So a while back there were lots of attempted accesses to my server, so I got a little paranoid and locked everything down 100%. I turned off all router remote operation, installed fail2ban, setup iptables, a separate blocklist script, ssh private key logins, turned off admin/root logins, removed sudo/admin privileges from my own user account, and closed all router port forwarding. Now I'm trying to loosen the laces a bit and allow for just a couple externally open ports, but I can't seem to access still.

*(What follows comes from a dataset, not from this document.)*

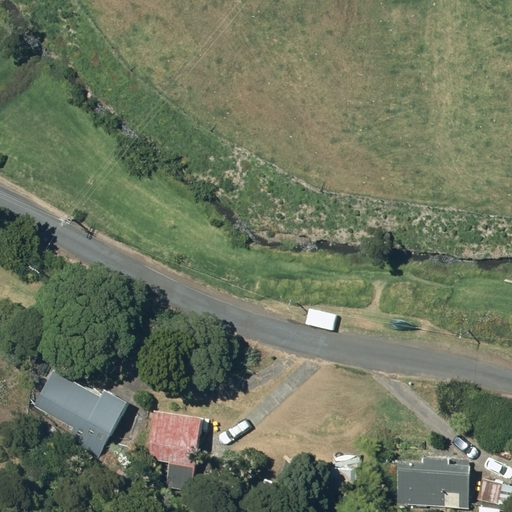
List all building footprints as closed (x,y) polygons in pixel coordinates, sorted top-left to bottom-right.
[(57,368),(36,405),(75,427),(69,438),(98,456),(133,401),(109,388),(104,395),(57,368)] [(207,417),(158,408),(150,459),(171,462),(168,486),(194,490),(207,417)] [(354,452),(333,451),(332,467),(336,468),(336,482),(349,483),(350,468),(353,468),(354,452)] [(475,462),(471,462),(472,459),(455,458),(455,455),(426,453),(425,460),(402,459),(399,503),(472,508),(475,462)] [(132,495),(142,481),(125,469),(115,483),(132,495)] [(498,503),(504,484),(495,481),(486,478),(480,498),(498,503)]
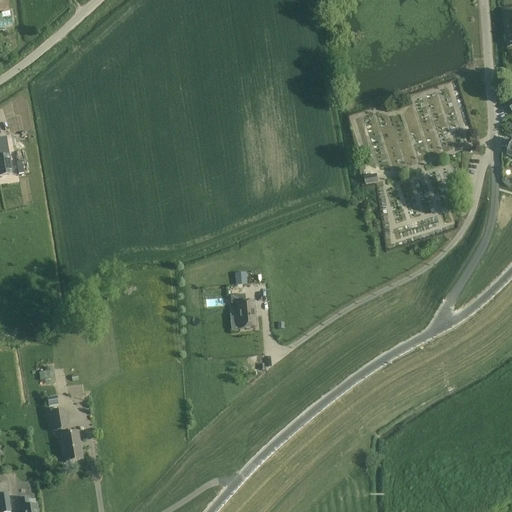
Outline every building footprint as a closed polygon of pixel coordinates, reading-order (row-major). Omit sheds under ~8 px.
[(511,8),(511,0),(502,0),(502,6),(511,8)] [(507,50),(511,48),(511,10),(503,11),(507,50)] [(511,157),(511,141),(505,139),(501,147),(509,151),(507,155),(511,157)] [(0,175),(11,173),(11,171),(9,156),(0,157),(0,175)] [(365,185),(379,183),(377,175),(364,177),(365,185)] [(244,296),(230,297),(231,305),(237,305),(239,330),(256,329),(254,303),(245,304),(244,296)] [(54,371),(42,373),(44,385),(55,383),(54,371)] [(55,397),(45,400),(48,409),(57,406),(55,397)] [(50,413),(50,416),(53,434),(61,432),(62,436),(61,436),(66,464),(82,461),(80,448),(83,448),(82,443),(79,444),(78,434),(68,435),(68,431),(65,410),(50,413)] [(0,511),(10,511),(9,495),(8,495),(6,483),(0,483),(0,511)] [(22,511),(37,511),(36,507),(35,501),(29,502),(28,499),(18,500),(20,510),(22,509),(22,511)]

Was wondering if someone would be kind enough to point out the mistake :(. Thank you
iptable rules >>
# Generated by iptables-save v1.4.14 on Mon Jun 1 23:18:04 2015
*filter
:INPUT DROP [0:0]
:FORWARD DROP [0:0]
:OUTPUT ACCEPT [0:0]
-A INPUT -i lo -j ACCEPT
-A INPUT -d 127.0.0.0/8 ! -i lo -j REJECT --reject-with icmp-port-unreachable
-A INPUT -s 192.168.1.0/24 -p tcp -j ACCEPT
-A INPUT -s 192.168.1.0/24 -j ACCEPT
-A INPUT -m state --state RELATED,ESTABLISHED -j ACCEPT
-A INPUT -p tcp -m tcp --dport 9091 -j ACCEPT
-A INPUT -p tcp -m tcp --dport 8081 -j ACCEPT
-A INPUT -p tcp -m tcp --dport 32400 -j ACCEPT
-A INPUT -p tcp -m tcp --dport 5050 -j ACCEPT
-A INPUT -p icmp -m icmp --icmp-type 8 -j DROP
-A INPUT -m limit --limit 5/min -j LOG --log-prefix "iptables denied: " --log-level 7
-A INPUT -j REJECT --reject-with icmp-port-unreachable
-A INPUT -s 43.229.52.147/32 -j REJECT --reject-with icmp-port-unreachable
-A INPUT -s 43.229.52.147/32 -j DROP
-A INPUT -s 43.229.52.187/32 -j REJECT --reject-with icmp-port-unreachable
-A INPUT -s 43.229.52.187/32 -j DROP
-A INPUT -s 195.244.40.183/32 -j REJECT --reject-with icmp-port-unreachable
-A INPUT -s 195.244.40.183/32 -j DROP
-A INPUT -p tcp -j DROP
-A FORWARD -j REJECT --reject-with icmp-port-unreachable
-A OUTPUT -j ACCEPT
COMMIT
# Completed on Mon Jun 1 23:18:04 2015
Alles anzeigen
P.S. I was told on IRC that I should just get rid of the iptables all together, they said I already had done everything already and iptables ar overkill and not needed. True?